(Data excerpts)
------------------------------------
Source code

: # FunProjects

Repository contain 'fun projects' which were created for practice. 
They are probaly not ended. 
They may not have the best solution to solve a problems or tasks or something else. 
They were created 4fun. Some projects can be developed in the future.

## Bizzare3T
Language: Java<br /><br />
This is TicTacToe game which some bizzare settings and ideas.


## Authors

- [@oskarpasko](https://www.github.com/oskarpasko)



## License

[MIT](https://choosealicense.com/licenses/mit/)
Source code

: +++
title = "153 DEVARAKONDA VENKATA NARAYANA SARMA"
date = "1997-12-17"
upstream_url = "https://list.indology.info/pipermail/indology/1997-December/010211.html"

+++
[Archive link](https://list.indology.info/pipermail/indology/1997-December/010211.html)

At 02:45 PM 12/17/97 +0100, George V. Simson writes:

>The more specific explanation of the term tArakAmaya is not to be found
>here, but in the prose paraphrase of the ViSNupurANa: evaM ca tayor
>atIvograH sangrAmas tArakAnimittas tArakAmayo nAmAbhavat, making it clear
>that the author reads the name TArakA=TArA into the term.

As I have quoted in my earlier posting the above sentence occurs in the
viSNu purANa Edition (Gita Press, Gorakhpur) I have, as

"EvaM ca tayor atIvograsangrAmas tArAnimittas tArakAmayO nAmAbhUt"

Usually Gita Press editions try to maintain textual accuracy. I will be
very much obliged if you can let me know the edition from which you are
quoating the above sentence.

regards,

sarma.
------------------------------------
Task details
Copy every line above that holds the word "Press".

Answer
viSNu purANa Edition (Gita Press, Gorakhpur) I have, as
Usually Gita Press editions try to maintain textual accuracy. I will be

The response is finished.